## Instruction
Identify every line in the data below that contains the word "Staff", and copy each of those lines in full.

··· Provided data ···

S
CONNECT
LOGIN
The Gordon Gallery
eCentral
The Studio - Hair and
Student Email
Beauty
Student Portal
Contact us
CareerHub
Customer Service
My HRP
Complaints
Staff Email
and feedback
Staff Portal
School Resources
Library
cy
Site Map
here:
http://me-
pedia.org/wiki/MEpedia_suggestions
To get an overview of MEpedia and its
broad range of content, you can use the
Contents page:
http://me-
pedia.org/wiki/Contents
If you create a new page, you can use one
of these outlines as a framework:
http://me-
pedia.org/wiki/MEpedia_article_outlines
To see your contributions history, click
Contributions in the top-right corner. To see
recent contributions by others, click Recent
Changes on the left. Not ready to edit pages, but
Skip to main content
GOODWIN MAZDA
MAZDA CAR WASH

···
··· Provided data ···

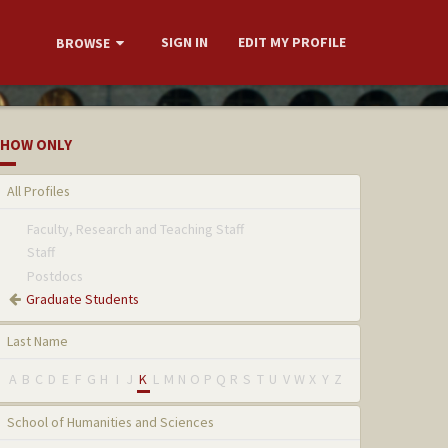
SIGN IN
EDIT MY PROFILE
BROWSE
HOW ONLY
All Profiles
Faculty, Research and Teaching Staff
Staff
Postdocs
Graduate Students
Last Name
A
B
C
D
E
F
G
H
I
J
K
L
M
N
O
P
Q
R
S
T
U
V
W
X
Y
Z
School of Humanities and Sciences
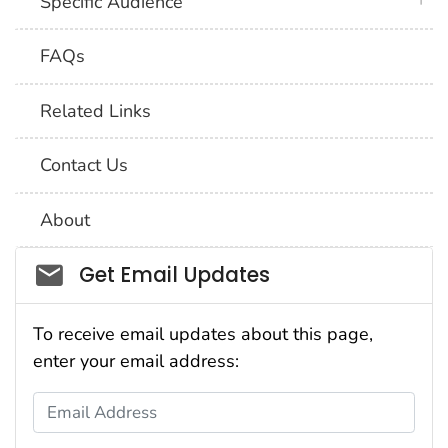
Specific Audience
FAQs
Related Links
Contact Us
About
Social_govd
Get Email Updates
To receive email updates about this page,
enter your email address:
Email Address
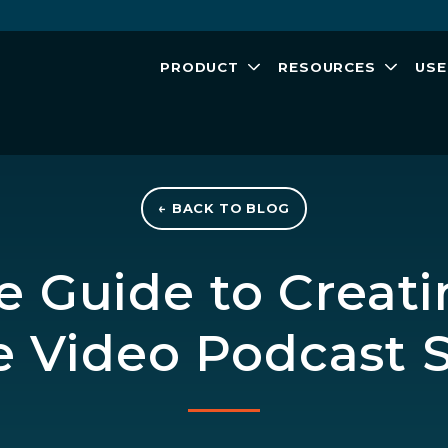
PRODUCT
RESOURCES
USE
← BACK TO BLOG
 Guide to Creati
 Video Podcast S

···

## Answer
Staff Email
Staff Portal
Faculty, Research and Teaching Staff
Staff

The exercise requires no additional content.